Der Betrieb in Obing liegt in Schutt und Asche.
Philipp Seitz, Bayerisches Landwirtschaftliches Wochenblatt
am Donnerstag, 28.07.2022 - 05:15 (2 Kommentare)

Die Feuertragödie von Obing ist mehr, als nur eine Katastrophe für den betroffenen Landwirt. Der Fall zeigt, wie Organisationen den Brand nutzen, um Aufmerksamkeit zu erzielen. Doch das wiederum sorgt vor Ort für Empörung.

Der Hof in Obing nach dem Brand: Die Glutnester mussten noch tagelang gelöscht werden.

Flammen schießen aus dem Strohstadel empor, Feuerwehrleute versuchen, den Brand unter Kontrolle zu bringen: Es sind Bilder, die eine Landwirtsfamilie aus Obing im oberbayerischen Landkreis Traunstein nicht mehr vergessen wird.

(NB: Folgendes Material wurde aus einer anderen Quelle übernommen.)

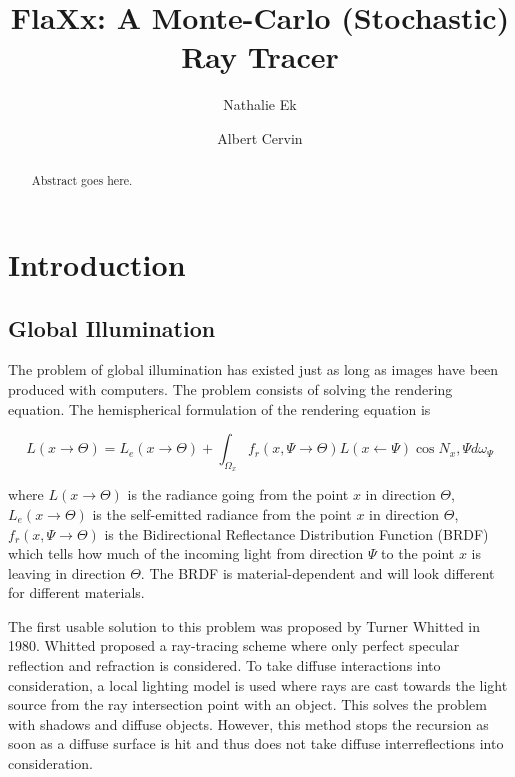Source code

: \documentclass[a4paper]{report}
\begin{document}
\title{FlaXx: A Monte-Carlo (Stochastic) Ray Tracer}
\author{Nathalie Ek \and Albert Cervin}

\maketitle

\begin{abstract}
Abstract goes here.
\end{abstract}

\tableofcontents

\listoffigures

\chapter{Introduction}

\section{Global Illumination}

The problem of global illumination has existed just as long as images
have been produced with computers. The problem consists of solving the
rendering equation. The hemispherical formulation of the rendering equation is

\begin{equation}
  L(x \to \Theta) = L_e(x \to \Theta) + \int_{\Omega_x}f_r(x,\Psi \to \Theta)L(x \gets \Psi)\cos{N_x,\Psi}d\omega_\Psi
  \label{eq:renderingeq}
\end{equation}

where \(L(x \to \Theta)\) is the radiance going from the point \(x\)
in direction \(\Theta\), \(L_e(x \to \Theta) \) is the self-emitted
radiance from the point \(x\) in direction \(\Theta\), \(f_r(x,\Psi
\to \Theta)\) is the Bidirectional Reflectance Distribution Function
(BRDF) which tells how much of the incoming light from direction
\(\Psi\) to the point \(x\) is leaving in direction \(\Theta\). The
BRDF is material-dependent and will look different for different materials.

The first usable solution to this problem was proposed by Turner
Whitted \cite{whitted} in 1980. Whitted proposed a ray-tracing scheme
where only perfect specular reflection and refraction is
considered. To take diffuse interactions into consideration, a local
lighting model is used where rays are cast towards the light source
from the ray intersection point with an object. This solves the
problem with shadows and diffuse objects. However, this method stops
the recursion as soon as a diffuse surface is hit and thus does not
take diffuse interreflections into consideration.
\end{document}
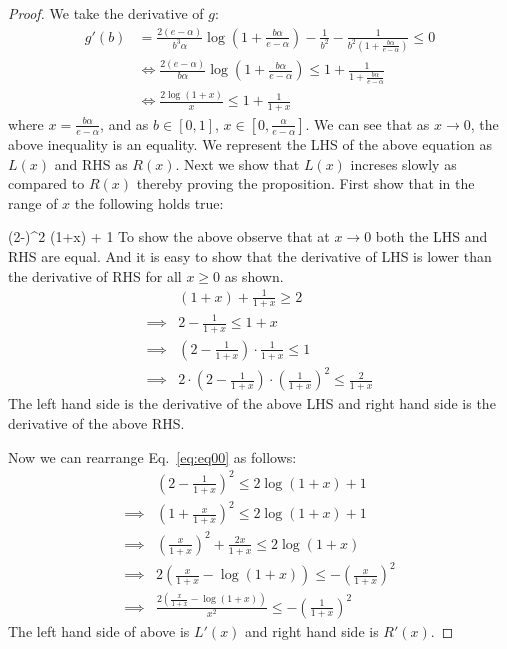 \begin{proof}
We take the derivative of $g$:
\begin{align*}
g'(b) &= \frac{2(e-\alpha)}{b^3 \alpha} \log\left(1+\frac{b\alpha}{e-\alpha} \right) - \frac{1}{b^2}-\frac{1}{b^2\left(1+\frac{b\alpha}{e-\alpha}\right)} \leq 0 \\
&\iff \frac{2(e-\alpha)}{b \alpha} \log\left(1+\frac{b\alpha}{e-\alpha} \right) \leq 1+\frac{1}{1+\frac{b\alpha}{e-\alpha}} \\
&\iff \frac{2\log(1+x)}{x} \leq 1+\frac{1}{1+x}
\end{align*}
where $x = \frac{b\alpha}{e-\alpha}$, and as $b \in [0,1]$, $x \in [0, \frac{\alpha}{e-\alpha}]$. We can see that as $x \rightarrow 0$, the above inequality is an equality. 
We represent the LHS of the above equation as $L(x)$ and RHS as $R(x)$. Next we show that $L(x)$ increses slowly as compared to $R(x)$ thereby proving the proposition.
First show that in the range of $x$ the following holds true:

\beq
\label{eq:eq00}
\left(2-\right)^2 \log(1+x) + 1
\eeq
To show the above observe that at $x\rightarrow 0$ both the LHS and RHS are equal. And it is easy to show that the derivative of LHS is lower than the derivative of RHS for all $x\ge 0$ as shown.
\begin{align*}
& (1+x) + \frac{1}{1+x} \ge 2\\
\implies & 2 - \frac{1}{1+x} \le 1 + x\\
\implies & (2-\frac{1}{1+x})\cdot \frac{1}{1+x} \le 1\\
\implies & 2\cdot(2-\frac{1}{1+x})\cdot (\frac{1}{1+x})^2 \le \frac{2}{1+x}
\end{align*}
The left hand side is the derivative of the above LHS and right hand side is the derivative of the above RHS.

Now we can rearrange Eq.~\ref{eq:eq00} as follows:
\begin{align*}
& \left(2-\frac{1}{1+x}\right)^2 \le 2\log(1+x) + 1\\
\implies & (1 + \frac{x}{1+x})^2 \le 2\log(1+x) + 1\\
\implies & (\frac{x}{1+x})^2 + \frac{2x}{1+x} \le 2\log(1+x)\\
\implies & 2\left(\frac{x}{1+x} - \log(1+x)\right) \le - (\frac{x}{1+x})^2\\
\implies & \frac{2\left(\frac{x}{1+x} - \log(1+x)\right)}{x^2} \le - (\frac{1}{1+x})^2
\end{align*}
The left hand side of above is $L'(x)$ and right hand side is $R'(x)$.

\end{proof}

Und es sind Aufnahmen einer Katastrophe, die von den Zeitungen abgedruckt und für ein großes mediales Echo sorgen werden. Vier Kälber kamen bei dem Brand ums Leben, die Polizei schätzte den Schaden auf eine halbe Million Euro.

PETA kündigt Strafanzeige gegen den Landwirt an

Die Brandtragödie von Obing ist jedoch mehr, als nur ein furchtbares Drama für die Familie, die selbst kurz nach dem Brand sagte, dass sie nahezu alles verloren habe. Der Fall Obing ist ein Paradebeispiel dafür, wie ein furchtbares Drama im Kampf um Aufmerksamkeit geschickt genutzt wird.

Denn die Brandtragödie von Obing könnte jetzt ein juristisches Nachspiel haben: Die Organisation PETA hat nach eigenen Angaben Strafanzeige gegen den Landwirt aus Obing gestellt. So ist es in einer von PETA veröffentlichten Mitteilung an die Medien zu lesen. Konkret spricht die Organisation davon, dass die Tiere aufgrund mutmaßlich unzureichender Brandschutzmaßnahmen „qualvoll in den Flammen“ verendet seien.

Die angekündigte Anzeige von PETA gegen den Landwirt sorgte in den sozialen Netzwerken für Empörung und Kritik. Unter dem Beitrag eines Online-Portals auf der digitalen Plattform Facebook ist etwa der folgende Kommentar zu lesen: „Die Familie hat alles verloren und dann kommt so eine Gruppe und haut noch einen drauf! Wie krank ist das?“

Wie die Tierrechtler ihre Anzeige begründen

Die Anzeige begründet PETA unter anderem damit, dass zehn Tiere in den Flammen verendet seien. Doch das stimmt nicht: Tatsächlich waren es vier Kälber, wie auch die Polizei dem Wochenblatt bestätigte. Die Organisation argumentiert zudem damit, dass der Landwirt gegen das Tierschutzgesetz verstoßen haben soll, weil bei dem Brand Tiere starben. Es würde Sicherheitsvorkehrungen geben, die laut PETA „meist aus Kostengründen nicht genutzt werden“.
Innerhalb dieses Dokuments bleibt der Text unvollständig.